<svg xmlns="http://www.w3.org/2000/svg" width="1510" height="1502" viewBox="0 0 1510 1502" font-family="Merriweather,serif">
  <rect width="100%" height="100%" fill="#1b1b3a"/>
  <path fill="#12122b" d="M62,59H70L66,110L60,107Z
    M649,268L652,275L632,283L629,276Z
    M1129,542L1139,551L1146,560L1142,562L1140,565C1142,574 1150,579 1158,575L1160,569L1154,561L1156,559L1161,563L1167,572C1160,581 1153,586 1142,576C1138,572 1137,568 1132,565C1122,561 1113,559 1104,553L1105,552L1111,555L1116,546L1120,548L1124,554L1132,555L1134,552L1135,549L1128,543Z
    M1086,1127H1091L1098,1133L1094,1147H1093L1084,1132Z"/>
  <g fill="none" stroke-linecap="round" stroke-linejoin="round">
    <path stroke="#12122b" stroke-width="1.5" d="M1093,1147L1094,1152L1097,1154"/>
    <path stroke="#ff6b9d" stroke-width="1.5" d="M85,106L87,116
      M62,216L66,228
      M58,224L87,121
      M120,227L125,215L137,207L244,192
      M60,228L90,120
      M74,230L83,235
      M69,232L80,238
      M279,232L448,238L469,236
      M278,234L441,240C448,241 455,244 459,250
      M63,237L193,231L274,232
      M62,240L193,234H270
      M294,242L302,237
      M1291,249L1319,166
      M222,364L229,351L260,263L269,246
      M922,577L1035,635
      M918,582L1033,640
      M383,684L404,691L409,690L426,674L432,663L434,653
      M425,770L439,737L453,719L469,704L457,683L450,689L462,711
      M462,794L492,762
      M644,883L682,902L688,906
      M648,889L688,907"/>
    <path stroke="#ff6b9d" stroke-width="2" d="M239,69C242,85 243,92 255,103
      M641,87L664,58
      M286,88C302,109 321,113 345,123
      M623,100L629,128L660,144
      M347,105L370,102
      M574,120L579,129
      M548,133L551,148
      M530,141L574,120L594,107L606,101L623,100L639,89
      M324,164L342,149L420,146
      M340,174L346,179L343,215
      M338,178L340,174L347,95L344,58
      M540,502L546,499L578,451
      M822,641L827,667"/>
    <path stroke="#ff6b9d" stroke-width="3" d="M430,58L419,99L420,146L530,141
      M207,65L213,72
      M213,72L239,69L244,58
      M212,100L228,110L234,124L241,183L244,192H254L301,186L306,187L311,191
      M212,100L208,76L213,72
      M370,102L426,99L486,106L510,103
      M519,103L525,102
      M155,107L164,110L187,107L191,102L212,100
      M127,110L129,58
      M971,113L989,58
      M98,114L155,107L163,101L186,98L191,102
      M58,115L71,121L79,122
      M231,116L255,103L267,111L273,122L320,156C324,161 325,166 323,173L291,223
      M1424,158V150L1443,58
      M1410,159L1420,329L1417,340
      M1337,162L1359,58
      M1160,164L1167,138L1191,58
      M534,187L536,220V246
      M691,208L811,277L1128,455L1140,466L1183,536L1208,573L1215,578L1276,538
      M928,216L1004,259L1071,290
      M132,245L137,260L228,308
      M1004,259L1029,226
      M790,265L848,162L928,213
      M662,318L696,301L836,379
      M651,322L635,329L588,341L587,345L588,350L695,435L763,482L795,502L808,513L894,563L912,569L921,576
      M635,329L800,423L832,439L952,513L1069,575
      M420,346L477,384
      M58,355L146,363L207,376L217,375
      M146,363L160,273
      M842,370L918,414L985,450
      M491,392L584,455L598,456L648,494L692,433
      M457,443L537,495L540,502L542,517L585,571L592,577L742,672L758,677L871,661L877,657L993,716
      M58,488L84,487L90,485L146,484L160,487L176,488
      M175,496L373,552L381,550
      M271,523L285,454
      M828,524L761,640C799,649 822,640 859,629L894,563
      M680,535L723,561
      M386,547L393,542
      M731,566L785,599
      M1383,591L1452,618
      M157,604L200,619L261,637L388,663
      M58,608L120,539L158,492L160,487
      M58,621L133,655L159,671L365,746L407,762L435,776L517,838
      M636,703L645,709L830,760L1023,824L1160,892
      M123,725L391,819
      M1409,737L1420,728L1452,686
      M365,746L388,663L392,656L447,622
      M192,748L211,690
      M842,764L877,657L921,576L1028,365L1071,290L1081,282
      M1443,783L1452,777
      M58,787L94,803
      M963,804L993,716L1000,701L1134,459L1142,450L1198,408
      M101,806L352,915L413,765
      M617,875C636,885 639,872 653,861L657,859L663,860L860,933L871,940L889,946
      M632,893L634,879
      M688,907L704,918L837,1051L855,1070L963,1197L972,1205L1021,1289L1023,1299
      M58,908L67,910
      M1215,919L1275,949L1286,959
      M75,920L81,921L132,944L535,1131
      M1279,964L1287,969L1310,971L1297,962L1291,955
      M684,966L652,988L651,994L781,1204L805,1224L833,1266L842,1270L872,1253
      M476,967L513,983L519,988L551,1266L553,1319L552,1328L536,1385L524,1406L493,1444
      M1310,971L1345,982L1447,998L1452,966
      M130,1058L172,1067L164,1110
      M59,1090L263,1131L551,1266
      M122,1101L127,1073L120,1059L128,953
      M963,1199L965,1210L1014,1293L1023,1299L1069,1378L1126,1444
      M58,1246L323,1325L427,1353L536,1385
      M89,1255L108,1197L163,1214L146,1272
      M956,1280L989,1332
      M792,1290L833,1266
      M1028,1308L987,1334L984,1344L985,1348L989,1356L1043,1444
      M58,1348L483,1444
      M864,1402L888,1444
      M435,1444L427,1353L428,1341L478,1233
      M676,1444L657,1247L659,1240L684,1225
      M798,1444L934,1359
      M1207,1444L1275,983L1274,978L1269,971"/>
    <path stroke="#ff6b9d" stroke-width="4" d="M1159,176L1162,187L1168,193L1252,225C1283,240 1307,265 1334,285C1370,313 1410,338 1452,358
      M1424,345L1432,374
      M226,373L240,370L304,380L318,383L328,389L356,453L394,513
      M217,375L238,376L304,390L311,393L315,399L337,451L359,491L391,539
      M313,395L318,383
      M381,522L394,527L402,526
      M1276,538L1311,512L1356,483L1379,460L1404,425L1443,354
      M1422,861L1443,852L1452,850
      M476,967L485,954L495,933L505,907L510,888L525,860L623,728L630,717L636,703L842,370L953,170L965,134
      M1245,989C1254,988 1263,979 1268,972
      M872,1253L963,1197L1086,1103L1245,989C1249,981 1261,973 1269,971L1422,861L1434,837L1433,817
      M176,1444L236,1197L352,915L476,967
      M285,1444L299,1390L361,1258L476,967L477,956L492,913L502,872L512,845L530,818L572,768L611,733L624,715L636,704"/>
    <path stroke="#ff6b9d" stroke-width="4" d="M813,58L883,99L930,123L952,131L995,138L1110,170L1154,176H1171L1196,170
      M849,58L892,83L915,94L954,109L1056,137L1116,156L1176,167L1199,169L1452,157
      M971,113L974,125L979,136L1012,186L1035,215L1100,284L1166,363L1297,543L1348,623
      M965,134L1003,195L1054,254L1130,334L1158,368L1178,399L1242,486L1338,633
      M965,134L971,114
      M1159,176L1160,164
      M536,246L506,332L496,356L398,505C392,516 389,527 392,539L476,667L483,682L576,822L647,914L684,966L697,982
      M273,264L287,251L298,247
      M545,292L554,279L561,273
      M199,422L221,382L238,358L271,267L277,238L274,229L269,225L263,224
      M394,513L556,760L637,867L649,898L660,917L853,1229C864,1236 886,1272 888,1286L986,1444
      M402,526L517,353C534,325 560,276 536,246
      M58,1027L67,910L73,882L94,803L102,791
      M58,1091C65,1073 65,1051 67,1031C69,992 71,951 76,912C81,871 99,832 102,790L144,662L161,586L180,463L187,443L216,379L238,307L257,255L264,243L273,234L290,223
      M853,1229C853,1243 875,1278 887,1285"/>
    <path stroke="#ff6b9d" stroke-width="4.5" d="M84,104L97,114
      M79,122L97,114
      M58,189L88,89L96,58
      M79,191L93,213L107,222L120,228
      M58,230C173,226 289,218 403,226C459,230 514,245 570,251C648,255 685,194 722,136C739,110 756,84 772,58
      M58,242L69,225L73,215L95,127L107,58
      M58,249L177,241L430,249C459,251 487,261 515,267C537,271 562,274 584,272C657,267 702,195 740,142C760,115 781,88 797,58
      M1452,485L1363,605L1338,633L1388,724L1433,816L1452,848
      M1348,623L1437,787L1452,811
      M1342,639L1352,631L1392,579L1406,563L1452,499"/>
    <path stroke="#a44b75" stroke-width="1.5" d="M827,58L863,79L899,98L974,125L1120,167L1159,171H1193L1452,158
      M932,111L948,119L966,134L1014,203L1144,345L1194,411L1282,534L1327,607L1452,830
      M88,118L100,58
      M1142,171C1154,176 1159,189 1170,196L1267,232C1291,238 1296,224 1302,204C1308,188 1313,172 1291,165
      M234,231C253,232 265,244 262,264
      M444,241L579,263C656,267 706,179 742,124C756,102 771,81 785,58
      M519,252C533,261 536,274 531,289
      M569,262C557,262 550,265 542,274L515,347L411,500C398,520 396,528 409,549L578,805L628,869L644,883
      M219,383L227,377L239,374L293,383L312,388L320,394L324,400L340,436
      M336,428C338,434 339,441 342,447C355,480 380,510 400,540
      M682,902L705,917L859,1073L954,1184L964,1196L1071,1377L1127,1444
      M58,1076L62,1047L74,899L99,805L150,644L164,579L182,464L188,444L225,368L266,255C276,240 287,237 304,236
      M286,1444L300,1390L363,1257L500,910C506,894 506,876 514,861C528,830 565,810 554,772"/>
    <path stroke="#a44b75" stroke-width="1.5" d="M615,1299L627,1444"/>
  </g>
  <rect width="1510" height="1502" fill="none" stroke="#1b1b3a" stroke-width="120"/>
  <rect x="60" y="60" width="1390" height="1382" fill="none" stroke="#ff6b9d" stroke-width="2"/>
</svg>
================
_Exercise description:_
Taking the entries above, restate exactly those lines that fall between the line with "M370,102L426,99L486,106L510,103" and the line with "M1409,737L1420,728L1452,686", keeping both of those lines too.

_Solved exercise:_
      M370,102L426,99L486,106L510,103
      M519,103L525,102
      M155,107L164,110L187,107L191,102L212,100
      M127,110L129,58
      M971,113L989,58
      M98,114L155,107L163,101L186,98L191,102
      M58,115L71,121L79,122
      M231,116L255,103L267,111L273,122L320,156C324,161 325,166 323,173L291,223
      M1424,158V150L1443,58
      M1410,159L1420,329L1417,340
      M1337,162L1359,58
      M1160,164L1167,138L1191,58
      M534,187L536,220V246
      M691,208L811,277L1128,455L1140,466L1183,536L1208,573L1215,578L1276,538
      M928,216L1004,259L1071,290
      M132,245L137,260L228,308
      M1004,259L1029,226
      M790,265L848,162L928,213
      M662,318L696,301L836,379
      M651,322L635,329L588,341L587,345L588,350L695,435L763,482L795,502L808,513L894,563L912,569L921,576
      M635,329L800,423L832,439L952,513L1069,575
      M420,346L477,384
      M58,355L146,363L207,376L217,375
      M146,363L160,273
      M842,370L918,414L985,450
      M491,392L584,455L598,456L648,494L692,433
      M457,443L537,495L540,502L542,517L585,571L592,577L742,672L758,677L871,661L877,657L993,716
      M58,488L84,487L90,485L146,484L160,487L176,488
      M175,496L373,552L381,550
      M271,523L285,454
      M828,524L761,640C799,649 822,640 859,629L894,563
      M680,535L723,561
      M386,547L393,542
      M731,566L785,599
      M1383,591L1452,618
      M157,604L200,619L261,637L388,663
      M58,608L120,539L158,492L160,487
      M58,621L133,655L159,671L365,746L407,762L435,776L517,838
      M636,703L645,709L830,760L1023,824L1160,892
      M123,725L391,819
      M1409,737L1420,728L1452,686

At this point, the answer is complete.